#### [Problem A]
From the passage on Xi Jinping's report to the 19th Congress, extract the stretch from "In his report" through "them entirely reassuring.", word for word.

#### [Provided passage]
In his report to the 19th Congress of the Communist Party of China last October, President Xi Jinping was resolutely upbeat about China's achievements and prospects. At the same time the Congress unveiled a new Politburo Standing Committee and a new military commission that are, it seems, amenable to Xi's will. For the next four years or so President Xi will be in a commanding position, strong enough to achieve many of his goals. So why has he changed the rules, allowing him to stay on indefinitely as China's leader? There are several possible explanations, none of them entirely reassuring.
Human nature being what it is, good news is often less compelling than bad news. So it is really not much of a surprise that 92-yearold Jiang Zemin, one of China's retired leaders, dozed off now and again during President Xi Jinping's report to the 19th Congress of the Communist Party of China in Beijing last October. The three-and-a-half-hour report may have been a bit dull, but it was resolutely positive and optimistic, and full of good news.
President Xi's report was an important one. Not perhaps the most important speech of the 21st century, as President Donald Trump's former confidante Steve Bannon described it, but a milestone nonetheless--a milestone on the long road to China's triumphant emergence as a wealthy, powerful state--or re-emergence, we should say, after a two-century-long interlude. And a milestone, too, on the road to President Xi's steady accumulation of untrammelled power. So we should all pay some attention to it, and to what it said.

(Spatial grounding data)
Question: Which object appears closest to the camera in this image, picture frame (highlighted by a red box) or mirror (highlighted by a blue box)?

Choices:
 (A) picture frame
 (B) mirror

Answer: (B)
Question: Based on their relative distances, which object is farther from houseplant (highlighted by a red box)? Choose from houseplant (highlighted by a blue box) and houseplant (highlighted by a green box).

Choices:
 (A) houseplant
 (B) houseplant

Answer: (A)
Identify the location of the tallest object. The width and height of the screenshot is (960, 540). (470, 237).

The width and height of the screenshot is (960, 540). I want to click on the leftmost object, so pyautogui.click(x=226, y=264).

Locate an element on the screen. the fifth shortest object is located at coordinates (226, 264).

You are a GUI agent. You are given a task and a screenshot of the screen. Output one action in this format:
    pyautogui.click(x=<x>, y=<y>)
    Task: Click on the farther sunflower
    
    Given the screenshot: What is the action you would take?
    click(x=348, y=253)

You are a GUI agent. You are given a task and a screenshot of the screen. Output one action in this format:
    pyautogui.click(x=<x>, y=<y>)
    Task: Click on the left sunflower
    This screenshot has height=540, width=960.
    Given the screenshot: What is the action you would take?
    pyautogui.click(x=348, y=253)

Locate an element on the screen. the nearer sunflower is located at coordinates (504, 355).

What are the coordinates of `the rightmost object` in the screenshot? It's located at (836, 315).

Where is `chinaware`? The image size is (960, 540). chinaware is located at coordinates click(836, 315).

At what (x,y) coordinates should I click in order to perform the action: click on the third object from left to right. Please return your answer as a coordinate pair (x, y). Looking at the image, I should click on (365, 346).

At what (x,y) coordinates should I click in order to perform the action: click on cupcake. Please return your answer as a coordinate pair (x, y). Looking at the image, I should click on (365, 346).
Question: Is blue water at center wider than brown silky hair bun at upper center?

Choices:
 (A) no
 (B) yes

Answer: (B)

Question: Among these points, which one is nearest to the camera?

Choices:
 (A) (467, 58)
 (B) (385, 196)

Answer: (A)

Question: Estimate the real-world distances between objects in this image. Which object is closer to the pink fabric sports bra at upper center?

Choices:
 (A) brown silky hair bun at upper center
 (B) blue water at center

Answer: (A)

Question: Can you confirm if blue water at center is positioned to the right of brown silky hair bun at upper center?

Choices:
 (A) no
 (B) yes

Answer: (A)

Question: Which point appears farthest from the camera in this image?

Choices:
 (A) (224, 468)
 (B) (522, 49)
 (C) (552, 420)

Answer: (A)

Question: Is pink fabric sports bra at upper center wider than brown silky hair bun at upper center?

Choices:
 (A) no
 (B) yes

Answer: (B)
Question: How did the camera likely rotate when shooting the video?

#### [Problem B]
Copy the stretch of the listing from the line containing "on the third" through the end of the listing, reproducing every line verbatim.

#### [Exercise output A]
In his report to the 19th Congress of the Communist Party of China last October, President Xi Jinping was resolutely upbeat about China's achievements and prospects. At the same time the Congress unveiled a new Politburo Standing Committee and a new military commission that are, it seems, amenable to Xi's will. For the next four years or so President Xi will be in a commanding position, strong enough to achieve many of his goals. So why has he changed the rules, allowing him to stay on indefinitely as China's leader? There are several possible explanations, none of them entirely reassuring.

#### [Exercise output B]
At what (x,y) coordinates should I click in order to perform the action: click on the third object from left to right. Please return your answer as a coordinate pair (x, y). Looking at the image, I should click on (365, 346).

At what (x,y) coordinates should I click in order to perform the action: click on cupcake. Please return your answer as a coordinate pair (x, y). Looking at the image, I should click on (365, 346).
Question: Is blue water at center wider than brown silky hair bun at upper center?

Choices:
 (A) no
 (B) yes

Answer: (B)

Question: Among these points, which one is nearest to the camera?

Choices:
 (A) (467, 58)
 (B) (385, 196)

Answer: (A)

Question: Estimate the real-world distances between objects in this image. Which object is closer to the pink fabric sports bra at upper center?

Choices:
 (A) brown silky hair bun at upper center
 (B) blue water at center

Answer: (A)

Question: Can you confirm if blue water at center is positioned to the right of brown silky hair bun at upper center?

Choices:
 (A) no
 (B) yes

Answer: (A)

Question: Which point appears farthest from the camera in this image?

Choices:
 (A) (224, 468)
 (B) (522, 49)
 (C) (552, 420)

Answer: (A)

Question: Is pink fabric sports bra at upper center wider than brown silky hair bun at upper center?

Choices:
 (A) no
 (B) yes

Answer: (B)
Question: How did the camera likely rotate when shooting the video?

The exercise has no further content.